Odio mi cerebro. Lo odio
profundamente. Ayer lo odié, lo odié durante dos horas y media, lo que duró la
película que fui a ver al cine. Es esa extraña habilidad que tiene de asociar
recuerdos con olores lo que odié.
Me senté tan cómoda en la
butaca del cine, impaciente y expectante por el comienzo de la película. A los
cinco minutos percibo un olor que hace que se revuelva mi estómago y los
recuerdos comiencen a aflorar en mi mente, desconcentrándome de la película. Por
lo visto una señora apestaba, y digo apestaba porque no era sutil el olor
precisamente, al perfume de mi ex, un perfume que empalaga y prevalece sobre
cualquier olor.
En la época de “todo es happy y 4ever” me encantaba el perfume, cuando lo
olía en otras chicas soñaba con que ella estuviera por ahí y siempre se me
dibujaba una sonrisa bobalicona. Cuando ella estaba ahí, cerraba los ojos e
inspiraba una y otra vez el aroma para que jamás pudiera olvidarlo (creedme, lo
debí de hacer muy bien porque aún hoy y pasado el tiempo no lo he olvidado).
He
de reconocer que no es la primera vez que me pasa pero no es difícil, cuando el
perfume es uno tan usado hay mayor probabilidad de reconocerlo por la calle. Pero lo que odié ayer es que mi cerebro ya
no asocie las canciones, los lugares, cualquier otro elemento que pudiera
recordarme lo vivido.
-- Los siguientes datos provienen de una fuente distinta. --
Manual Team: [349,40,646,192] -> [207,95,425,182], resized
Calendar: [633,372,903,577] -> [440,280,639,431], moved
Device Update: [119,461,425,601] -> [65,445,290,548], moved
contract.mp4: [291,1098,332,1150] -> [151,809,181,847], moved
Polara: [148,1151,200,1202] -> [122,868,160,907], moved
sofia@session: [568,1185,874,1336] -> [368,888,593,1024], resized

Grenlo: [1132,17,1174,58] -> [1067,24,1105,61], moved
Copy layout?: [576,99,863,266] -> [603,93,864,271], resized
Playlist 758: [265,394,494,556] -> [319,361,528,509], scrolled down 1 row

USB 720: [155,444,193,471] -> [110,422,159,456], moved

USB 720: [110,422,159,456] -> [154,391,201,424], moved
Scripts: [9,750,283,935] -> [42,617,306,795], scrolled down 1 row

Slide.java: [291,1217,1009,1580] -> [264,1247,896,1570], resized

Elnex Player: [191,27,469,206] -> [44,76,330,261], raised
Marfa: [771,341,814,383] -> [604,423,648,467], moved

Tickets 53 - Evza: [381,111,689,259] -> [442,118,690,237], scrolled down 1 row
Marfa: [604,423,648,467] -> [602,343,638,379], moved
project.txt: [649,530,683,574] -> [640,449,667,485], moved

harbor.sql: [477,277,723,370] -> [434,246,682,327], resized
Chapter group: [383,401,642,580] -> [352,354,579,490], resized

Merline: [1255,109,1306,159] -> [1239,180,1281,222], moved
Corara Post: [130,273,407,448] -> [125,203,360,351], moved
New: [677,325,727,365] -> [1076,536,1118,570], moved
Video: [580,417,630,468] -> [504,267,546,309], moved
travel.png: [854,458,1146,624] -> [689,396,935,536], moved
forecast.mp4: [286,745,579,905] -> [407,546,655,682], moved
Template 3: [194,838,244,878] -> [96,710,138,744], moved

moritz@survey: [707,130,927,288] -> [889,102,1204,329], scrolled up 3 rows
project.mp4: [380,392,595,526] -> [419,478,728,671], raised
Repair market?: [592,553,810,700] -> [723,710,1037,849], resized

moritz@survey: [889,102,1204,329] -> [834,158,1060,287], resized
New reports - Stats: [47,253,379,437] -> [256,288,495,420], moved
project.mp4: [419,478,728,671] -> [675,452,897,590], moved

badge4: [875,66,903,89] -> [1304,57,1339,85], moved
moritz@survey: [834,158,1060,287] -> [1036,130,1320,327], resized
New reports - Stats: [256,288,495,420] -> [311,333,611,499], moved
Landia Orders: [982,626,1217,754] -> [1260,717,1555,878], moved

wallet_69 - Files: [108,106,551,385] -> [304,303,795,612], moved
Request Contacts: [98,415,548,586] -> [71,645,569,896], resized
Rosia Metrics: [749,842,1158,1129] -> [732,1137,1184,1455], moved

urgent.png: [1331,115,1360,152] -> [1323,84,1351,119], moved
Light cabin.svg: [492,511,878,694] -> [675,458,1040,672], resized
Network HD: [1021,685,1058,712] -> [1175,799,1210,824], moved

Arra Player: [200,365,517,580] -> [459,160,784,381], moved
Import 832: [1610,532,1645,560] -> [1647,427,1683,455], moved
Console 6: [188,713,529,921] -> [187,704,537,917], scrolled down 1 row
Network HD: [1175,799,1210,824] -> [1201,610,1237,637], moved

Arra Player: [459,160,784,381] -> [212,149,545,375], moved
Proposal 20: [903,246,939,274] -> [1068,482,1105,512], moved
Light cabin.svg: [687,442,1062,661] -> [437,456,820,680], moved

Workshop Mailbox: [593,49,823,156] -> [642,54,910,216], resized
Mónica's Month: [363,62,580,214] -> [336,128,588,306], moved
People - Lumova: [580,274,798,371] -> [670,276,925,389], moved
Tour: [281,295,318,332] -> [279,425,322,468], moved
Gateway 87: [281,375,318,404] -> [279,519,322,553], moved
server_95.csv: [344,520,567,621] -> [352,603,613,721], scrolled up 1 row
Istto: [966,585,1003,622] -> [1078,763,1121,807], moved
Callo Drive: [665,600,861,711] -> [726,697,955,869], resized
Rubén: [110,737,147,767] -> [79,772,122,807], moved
Lo recuerdo, pero no duele ni me aturde, es como cuando ves un spot televisivo de un detergente (puede que te plantees en cambiar el detergente, pero el anuncio ni ta ha impactado emocionalemte, ni lo recordarás con escalofríos recorriendo tu cuerpo)
Ya no recuerdo su voz, ni el color exacto del iris de sus ojos, no recuerdo el sabor de sus labios o el recorrido de la curva de su espalda.
Pero su perfume, su perfume creo que jamás lo
olvidaré. Odio, sí, odio a mi cerebro. Lo odio profundamente.